Plaintiff has also sought attorneys' fees under Florida's Civil Remedies for Criminal Practices Act. The Act provides that a successful plaintiff may receive “reasonable attorney's fees.” Fla. Stat. § 772.104(1). And the Eleventh Circuit has stated that “[w]hen a statute authorizes the recovery of attorney's fees, a reasonable amount of those fees is included in the amount in controversy.” Morrison v. Allstate Indemn. Co., 228 F.3d 1255, 1265 (11th Cir. 2000). Thus, the Court may include a reasonable amount of Plaintiff's attorneys' fees in deciding whether the amount in controversy has been met here.
The Court notes there are several cases from the Southern District of Florida holding that attorneys' fees under Fla. Stat. § 772.104(1) may not be used in determining the amount in controversy. See HansaWorld USA, Inc. v. Davenport, No. 12-24510-CIV, 2013 WL 12094845, at *3 (S.D. Fla. Jan. 25, 2013); see also Ellis v. Warner, No. 15-10134-CIV, 2017 WL 634287, at *16 (S.D. Fla. Feb. 16, 2017). In reaching that conclusion, those cases reasoned that Florida law refers to attorney's fees under § 772.104 as “costs,” Fla. Stat. § 772.185, and 28 U.S.C. § 1332 says that the amount in controversy shall be determined “exclusive of interest and costs.” But that line of reasoning conflicts with the Supreme Court's decision in Missouri State Life Ins. Co. v. Jones, 290 U.S. 199 (1933). The Missouri State Life Ins. Court held that a state statute declaring attorneys' fees as “costs” does not mean they are treated as “costs” for purposes of federal jurisdiction. Id. at 202; see also Benter v. UPS, No. 24-cv-000375, 2024 WL 2098094 at *3 (N.D. Cal. May 9, 2024) (relying on Missouri State Life Ins. and rejecting argument that attorneys' fees were not included in the amount in controversy calculation because the applicable state statute described the attorney's fees as “costs”); Robert Rossi, 1 Attorneys' Fees § 6:19 (3d ed. 2024) (explaining that the Missouri State Life Ins., Court held that attorneys' fees “which were authorized by the underlying statute brought the amount in controversy over the jurisdictional amount, despite the fact that the statute specified that those fees were to be taxed as ‘costs'”).

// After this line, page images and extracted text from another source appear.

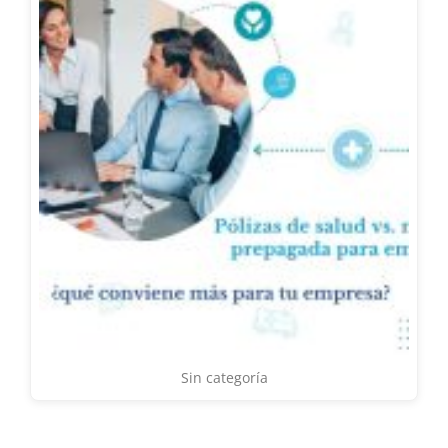
Sin categoría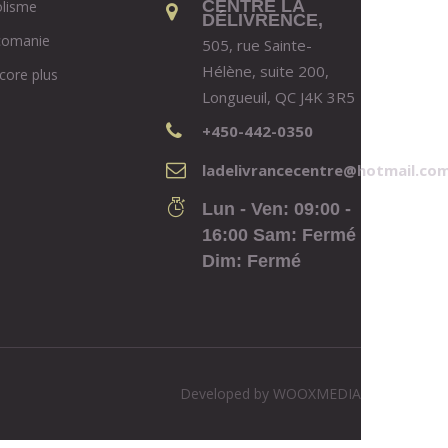
CENTRE LA
olisme
DÉLIVRENCE,
comanie
505, rue Sainte-
Hélène, suite 200,
core plus
Longueuil, QC J4K 3R5
+450-442-0350
ladelivrancecentre@hotmail.co
Lun - Ven: 09:00 -
16:00 Sam: Fermé
Dim: Fermé
Developed by
WOOXMEDIA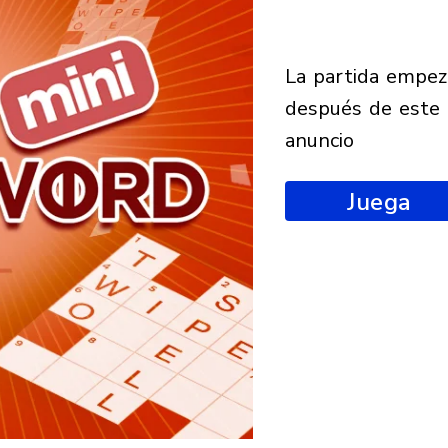
la partida empezará
después de este
anuncio
Juega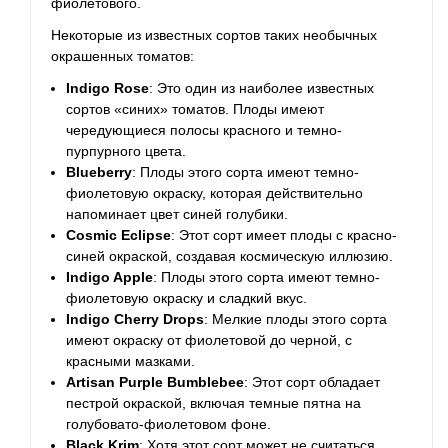
фиолетового.
Некоторые из известных сортов таких необычных
окрашенных томатов:
Indigo Rose
: Это один из наиболее известных
сортов «синих» томатов. Плоды имеют
чередующиеся полосы красного и темно-
пурпурного цвета.
Blueberry
: Плоды этого сорта имеют темно-
фиолетовую окраску, которая действительно
напоминает цвет синей голубики.
Cosmic Eclipse
: Этот сорт имеет плоды с красно-
синей окраской, создавая космическую иллюзию.
Indigo Apple
: Плоды этого сорта имеют темно-
фиолетовую окраску и сладкий вкус.
Indigo Cherry Drops
: Мелкие плоды этого сорта
имеют окраску от фиолетовой до черной, с
красными мазками.
Artisan Purple Bumblebee
: Этот сорт обладает
пестрой окраской, включая темные пятна на
голубовато-фиолетовом фоне.
Black Krim
: Хотя этот сорт может не считаться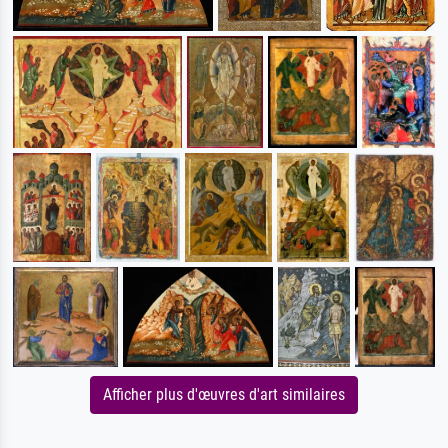
Afficher plus d'œuvres d'art similaires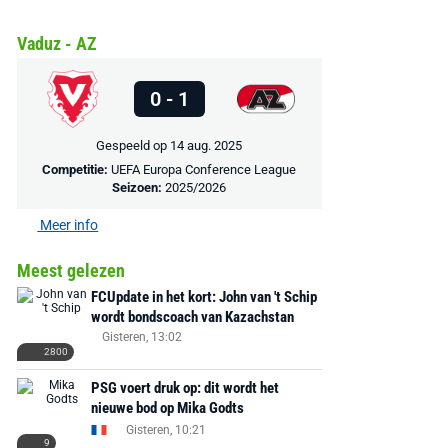
Vaduz - AZ
0 - 1
Gespeeld op 14 aug. 2025
Competitie:
UEFA Europa Conference League
Seizoen:
2025/2026
Meer info
Meest gelezen
FCUpdate in het kort: John van 't Schip
wordt bondscoach van Kazachstan
Gisteren, 13:02
2800
PSG voert druk op: dit wordt het
nieuwe bod op Mika Godts
Gisteren, 10:21
9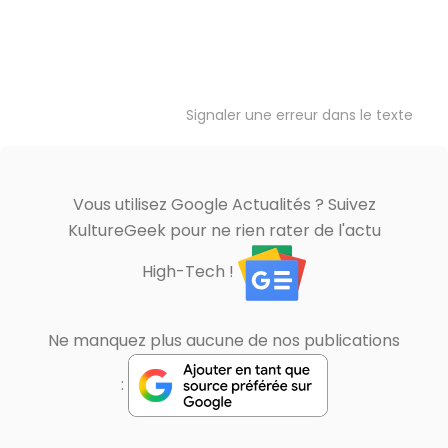
Signaler une erreur dans le texte
Vous utilisez Google Actualités ? Suivez
KultureGeek pour ne rien rater de l'actu
High-Tech !
Ne manquez plus aucune de nos publications
: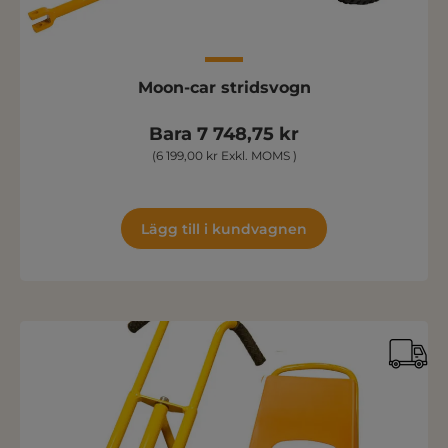
Moon-car stridsvogn
Bara 7 748,75 kr
(6 199,00 kr Exkl. MOMS )
Lägg till i kundvagnen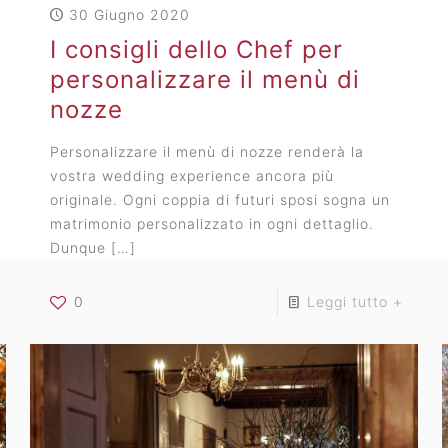
30 Giugno 2020
I consigli dello Chef per
personalizzare il menù di
nozze
Personalizzare il menù di nozze renderà la
vostra wedding experience ancora più
originale. Ogni coppia di futuri sposi sogna un
matrimonio personalizzato in ogni dettaglio.
Dunque
[…]
0
Leggi tutto +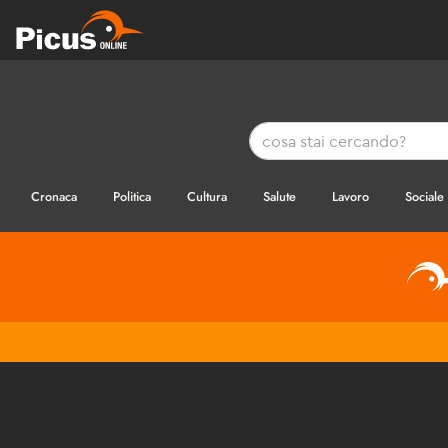
Cronaca
Politica
Cultura
Salute
Lavoro
Sociale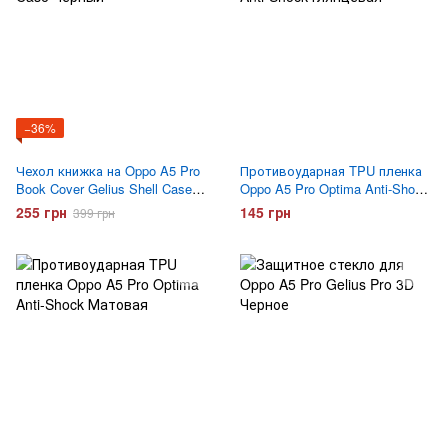
−36%
Чехол книжка на Oppo A5 Pro
Противоударная TPU пленка
Book Cover Gelius Shell Case
Oppo A5 Pro Optima Anti-Shock
Черный
Глянцевая
255 грн
145 грн
399 грн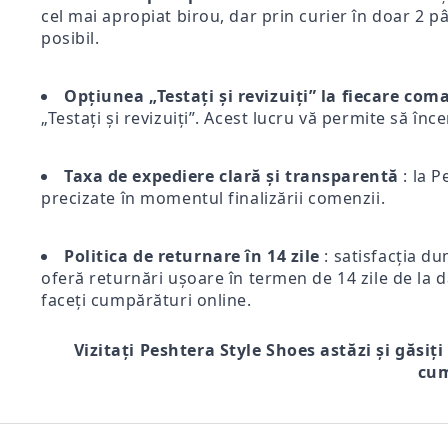
cel mai apropiat birou, dar prin curier în doar 2 pân
posibil.
Opțiunea „Testați și revizuiți” la fiecare co
„Testați și revizuiți”. Acest lucru vă permite să înc
Taxa de expediere clară și transparentă
: la P
precizate în momentul finalizării comenzii.
Politica de returnare în 14 zile
: satisfacția du
oferă returnări ușoare în termen de 14 zile de la d
faceți cumpărături online.
Vizitați Peshtera Style Shoes astăzi și găsiți
cum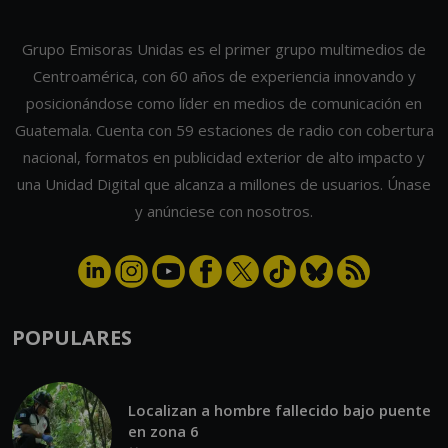
Grupo Emisoras Unidas es el primer grupo multimedios de
Centroamérica, con 60 años de experiencia innovando y
posicionándose como líder en medios de comunicación en
Guatemala. Cuenta con 59 estaciones de radio con cobertura
nacional, formatos en publicidad exterior de alto impacto y
una Unidad Digital que alcanza a millones de usuarios. Únase
y anúnciese con nosotros.
POPULARES
Localizan a hombre fallecido bajo puente
en zona 6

When the possible actual damages are combined with the possible treble damages and the possible reasonable attorneys' fees, the Court easily finds it is more likely than not that the amount in controversy exceeds $75,000.
III. Conclusion
For the reasons above, it is respectfully RECOMMENDED that:
1. Defendants' motions to dismiss (Docs. 5, 6) be DENIED; and
2. This case be recommitted to the undersigned for further proceedings.
Notice to the Parties
Objections must be filed within fourteen days of the date of the Report and Recommendation. Any different deadline that may appear on the electronic docket is for the court's internal use only and does not control. An objecting party must serve a copy of the objections on all other parties. A party who fails to object to the magistrate judge's findings or recommendations contained in a report and recommendation waives the right to challenge on appeal the district court's order based on unobjected-to factual and legal conclusions. See 11th Cir. Rule 3-1; 28 U.S.C. § 636.